■ Job ■
Please reproduce all the records exactly while leaving out their pictures.
(The records begins)
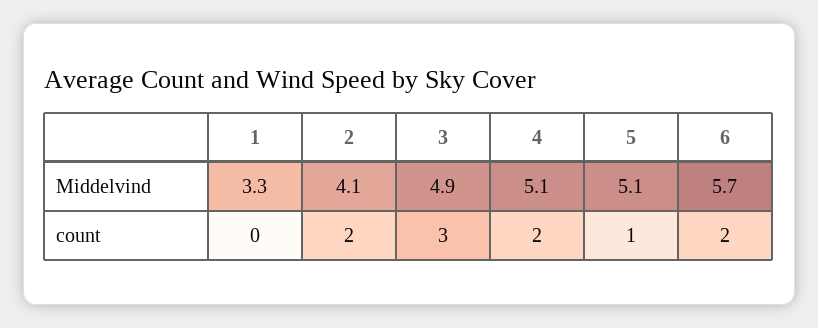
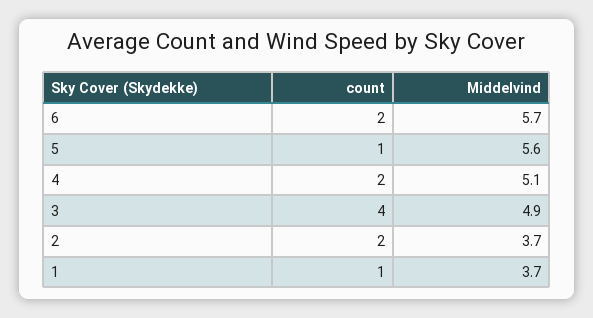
1, Middelvind: 3.3 -> 3.7
2, Middelvind: 4.1 -> 3.7
5, Middelvind: 5.1 -> 5.6
1, count: 0 -> 1
3, count: 3 -> 4

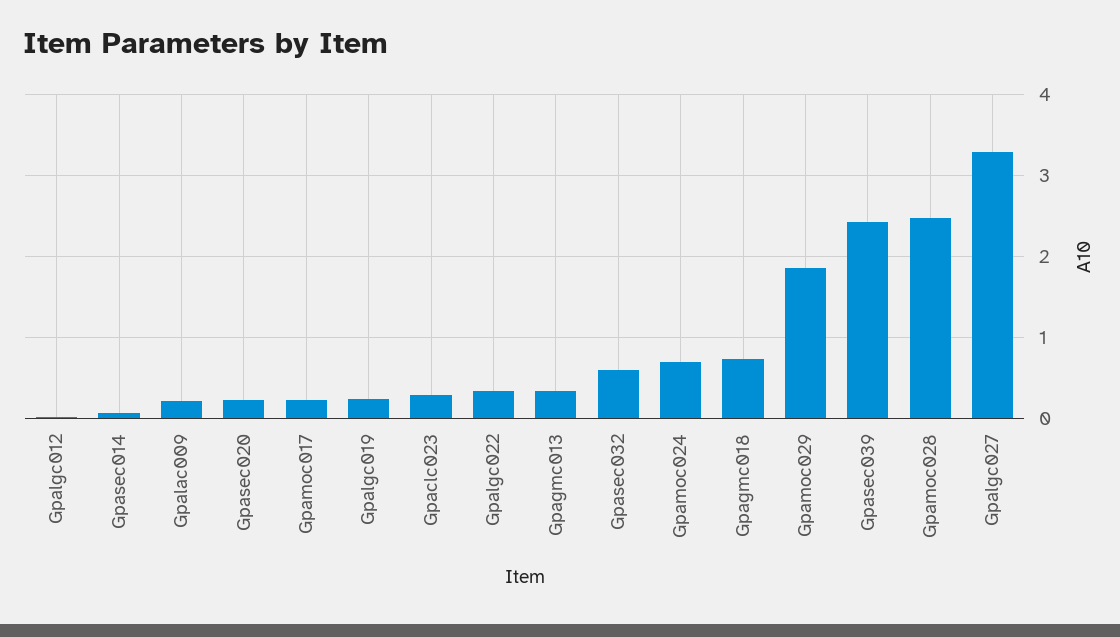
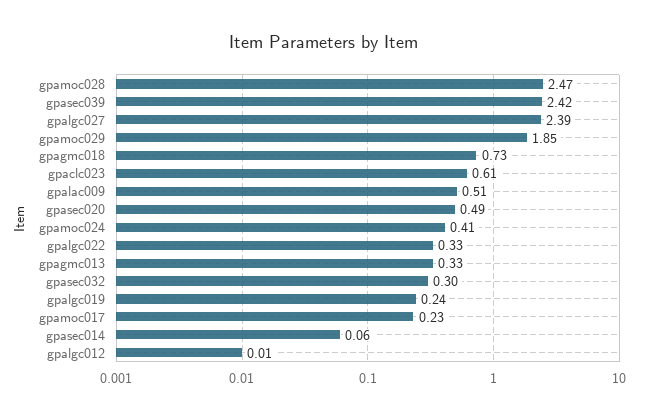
Gpalac009: 0.2 -> 0.51
Gpasec020: 0.2 -> 0.49
Gpaclc023: 0.3 -> 0.61
Gpasec032: 0.6 -> 0.3
Gpamoc024: 0.7 -> 0.41
Gpalgc027: 3.3 -> 2.39

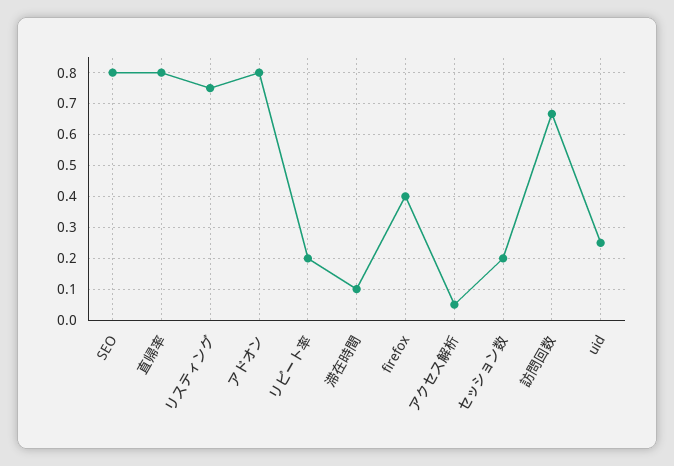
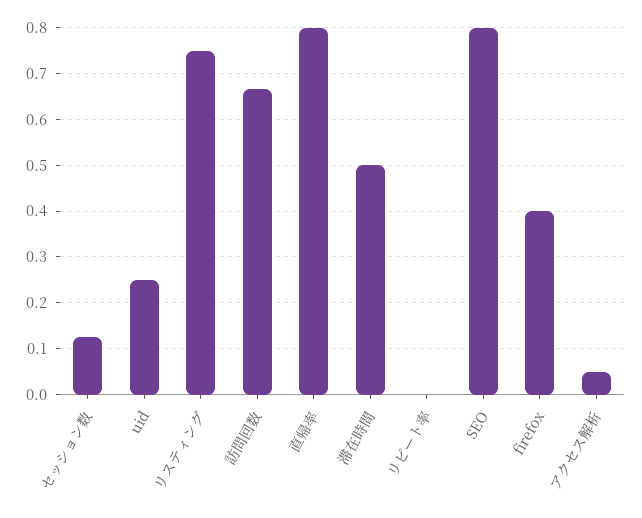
アドオン: 0.8 -> none
リピート率: 0.2 -> 0
滞在時間: 0.1 -> 0.5
セッション数: 0.2 -> 0.12

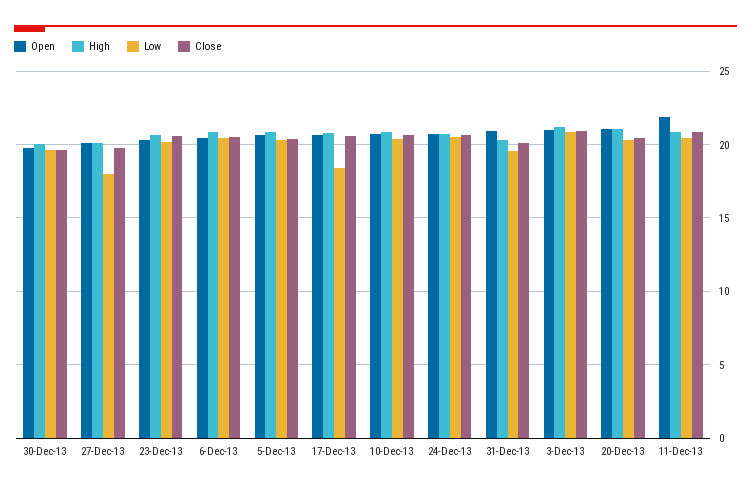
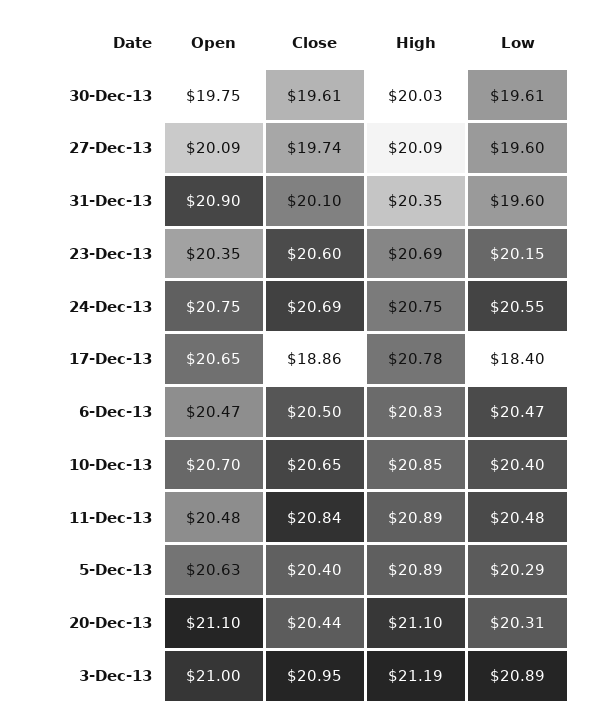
Low, 27-Dec-13: 18 -> 19.6
Close, 17-Dec-13: 20.5 -> 18.86
Open, 11-Dec-13: 22 -> 20.48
(The records ends)
■ Answer to the problem ■
1, Middelvind: 3.3 -> 3.7
2, Middelvind: 4.1 -> 3.7
5, Middelvind: 5.1 -> 5.6
1, count: 0 -> 1
3, count: 3 -> 4

Gpalac009: 0.2 -> 0.51
Gpasec020: 0.2 -> 0.49
Gpaclc023: 0.3 -> 0.61
Gpasec032: 0.6 -> 0.3
Gpamoc024: 0.7 -> 0.41
Gpalgc027: 3.3 -> 2.39

アドオン: 0.8 -> none
リピート率: 0.2 -> 0
滞在時間: 0.1 -> 0.5
セッション数: 0.2 -> 0.12

Low, 27-Dec-13: 18 -> 19.6
Close, 17-Dec-13: 20.5 -> 18.86
Open, 11-Dec-13: 22 -> 20.48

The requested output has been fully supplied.